My nanny lives in, so there is a monthly pay not an hourly pay, but It comes out to be less than $13 because she lives here, does not have to pay for rent or other related expenses, does not travel for work and eats our food.
She has Sundays off, we pay double if we ask her to work on Sunday .
She works Saturdays (because we need a break too :)
We pay 1 week a year vacation time AFTER a year of service (so that time is just like an annual bonus worth a week of pay) but she has to take vacations when we take it. It is usually the major family Christmas vacation, we usually take off for 2 weeks and she is free to do what she wants for 1 week, for the other week I usually leave behind a lengthy list of chores. We take other trips and vacations but she works usually because we like to travel in splits (one parent with one kid, or two parents without kids).
If she needs a personal day it is at my discretion. She had an emergency this year and was gone for 3 weeks, I did not pay her but I did not fired her either because I like her and I waited for her until she dealt with her family drama.
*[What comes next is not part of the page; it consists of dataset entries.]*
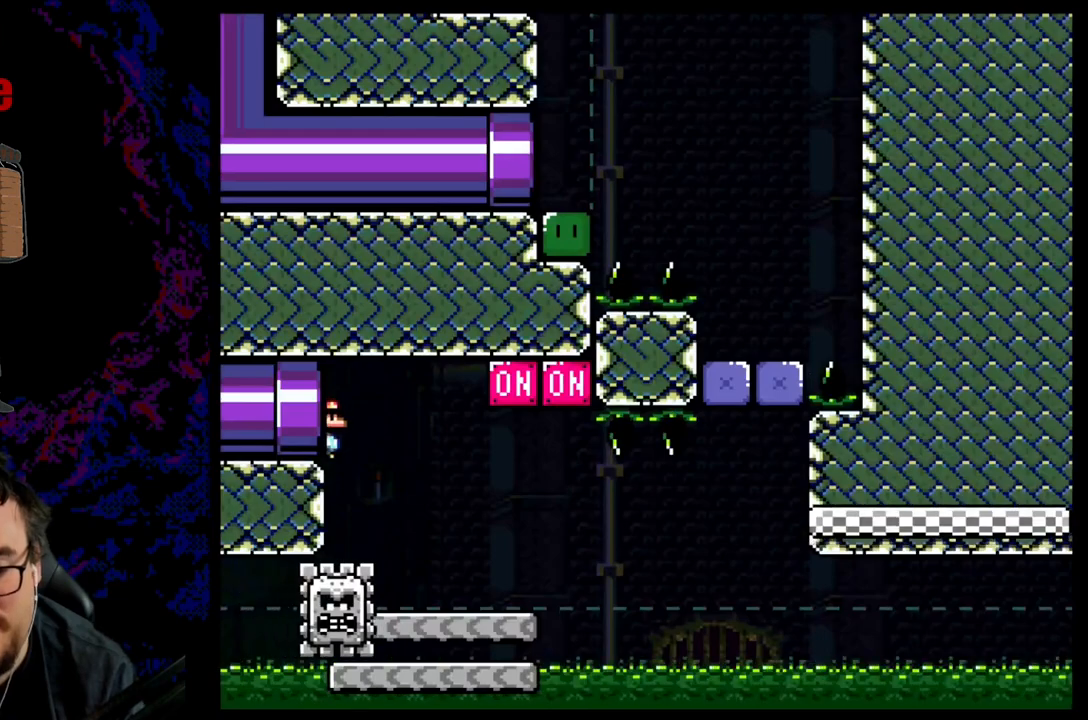
{"buttons": ["B", "Y", "DPAD_LEFT"], "events": [[450, "DPAD_DOWN", "down"], [467, "DPAD_LEFT", "down"], [467, "DPAD_RIGHT", "up"], [483, "DPAD_DOWN", "up"]]}
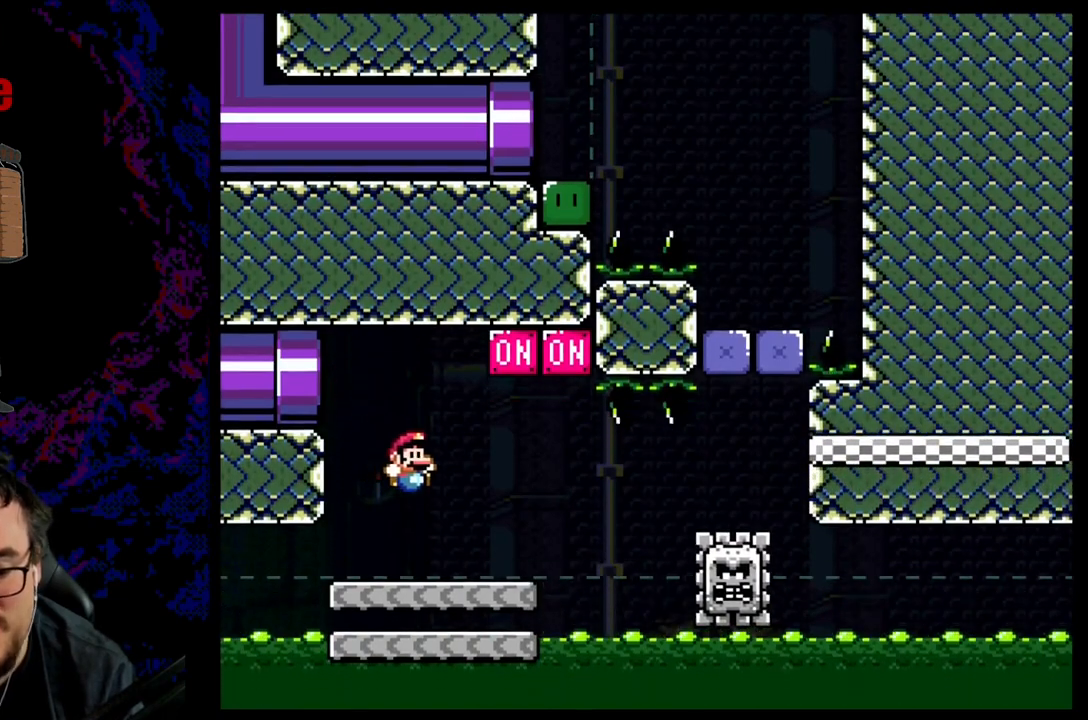
{"buttons": ["B", "Y", "DPAD_RIGHT"], "events": [[133, "DPAD_LEFT", "up"], [217, "DPAD_RIGHT", "down"], [233, "B", "up"], [467, "B", "down"]]}
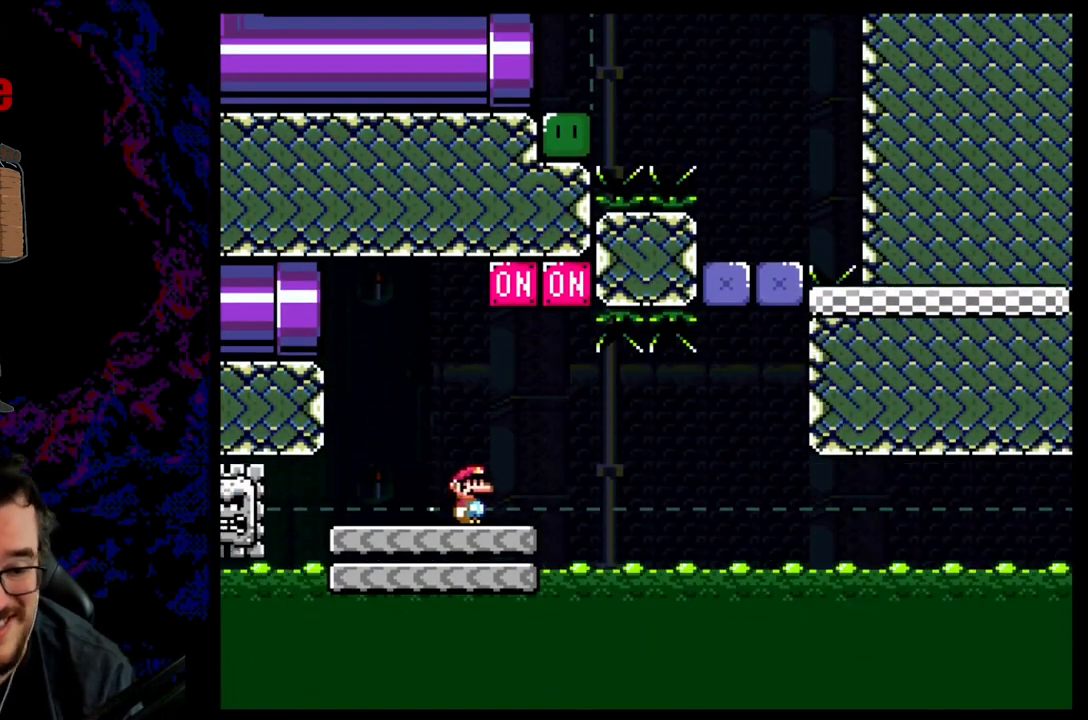
{"buttons": ["B", "Y", "DPAD_RIGHT"], "events": [[17, "DPAD_DOWN", "down"], [50, "DPAD_DOWN", "up"], [50, "DPAD_LEFT", "down"], [50, "DPAD_RIGHT", "up"], [350, "DPAD_LEFT", "up"], [467, "DPAD_RIGHT", "down"]]}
Personal days never paid. She works for me, not the other way around, so she has to accommodate my schedule.
Yes, my nanny cleans, cooks, does laundry - whatever needs to be done. I spend a lot of time with the kids and I cook a lot, so she helps me with other things. That is her job.
I think you are OK here because your nanny is part time, so you are OK with your 3 days of paid vacations. If she is asking for a raise, I would give her a small bonus, not an hourly raise - it will be cheaper for you on the long run and will give her some satisfaction. $13/hour is good enough if not too much in my opinion. It is not like she is working in a mine or lays cobble stones. Even the people at the front desk these days make less and pay taxes on that money so their take home pay is even less that that.
Do not worry about keeping up with the Joneses in re: to pay and benefits, with the economy as it is she should be lucky to have a job. If not - there is always more where she came from. Take care.
Oh, yes, I forgot to mention something about continuity of care. My kids switched multiple caregivers throughout their lives and NO PROBLEM with that at all. If she is inflexible - let her go. A new one will be fresh, you can mold her to your liking, and she will try hard at least in the beginning. If it is your first nanny I understand that you are not entirely comfortable with all this. It is not that scary, trust me. And your child will do just fine in case you will have to let her go. Nothing lasts forever. Good luck.